FRAGMENTO DE TEXTO:
========================================================================

Los resultados que se alcanzan son inquietantes. La fuerza terrestre tiene tres divisiones y una Fuerza de Despliegue Rápido (que es considerada una cuarta división). Si se divide por cuatro el número de soldados, el promedio resultante es 5.500 efectivos de tropa, lo que resulta escaso para estas unidades mayores. Si se efectúa la misma operación con las once brigadas en que se desagregan las divisiones, se alcanza un promedio de 2.000 soldados por brigada, que es un guarismo muy bajo. Y si se repite el cálculo, esta vez referido a las unidades autónomas (regimientos, grupos, batallones, compañías autonomizadas, destacamentos, etc.) incluidos en las brigadas, que son no menos de 120, se alcanza un promedio de 183 efectivos de tropa, que es alarmantemente insuficiente. Razonablemente, el Ejército ha concentrado sus escasos medios de forma tal de disponer de  un dispositivo mínimamente operativo. En consecuencia, no son pocas las unidades que han debido quedar reducidas en su personal y equipamiento –digamos “incompletas”— e incluso hay algunas que subsisten a título meramente nominal. (Cabe aclarar que la Fuerza Aérea y la Armada tienen otra estructura de personal pues sus efectivos de tropa han sido siempre mucho menores que los del Ejército por motivos funcionales. En cualquier caso, en sus respectivas condiciones actuales también acarrean padecimientos y penurias que por razones de espacio quedarán fuera de esa nota.)

Así las cosas y ante el panorama severo y sombrío que descubre la  información que se acaba de ofrecer, cabe preguntarse: ¿qué sentido tiene bregar por la aplicación permanente de unos militares —que deberían ser recapacitados y reentrenados— a la seguridad pública? ¿Qué pueden sumar a un sistema que incluye a la Gendarmería Nacional, a la Prefectura Naval, a la Policía Federal y a la Policía de Seguridad Aeroportuaria, al que se puede agregar la colaboración de 23 policías provinciales y de la Policía Metropolitana? Pero además, ¿qué pasaría con la responsabilidad estatal de atender a la defensa nacional? Si esta capacidad está ya menguada, como se desprende de lo presentado más arriba, ¿a qué quedaría reducida si se policializara una porción de nuestras fuerzas militares?

Bien miradas las cosas, lo que se debería estar discutiendo hoy no es cómo nuestras anemizadas Fuerzas Armadas se aplican a la seguridad pública contra el viento de la normativa que lo veta y la marea de los asuntos prácticos que se acaba de exponer, sino cómo se las puede ir recuperando para que queden en condiciones de cumplir con su papel fundamental: atender a la defensa de la Nación. Esta no es un bien transable más, ni se puede desistir de ella.

========================================================================

DATOS RECOPILADOS:
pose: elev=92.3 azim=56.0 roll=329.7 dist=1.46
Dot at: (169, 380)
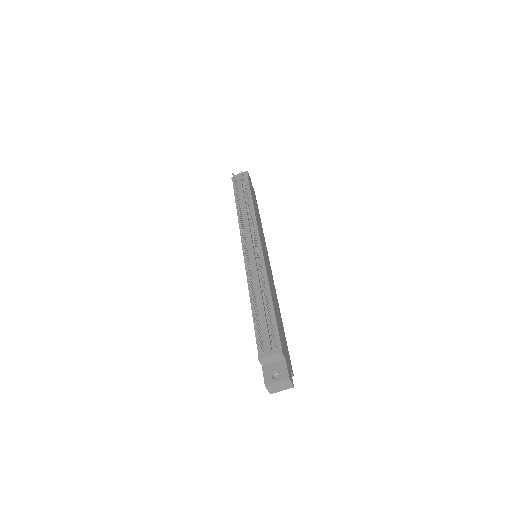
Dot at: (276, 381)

========================================================================

EJERCICIO ESCRITO: Enumera los tipos de unidades autónomas que el fragmento de texto nombra entre paréntesis al calcular el promedio de efectivos incluidos en las brigadas.

RESOLUCIÓN DEL PROBLEMA: Regimientos, grupos, batallones, compañías autonomizadas y destacamentos.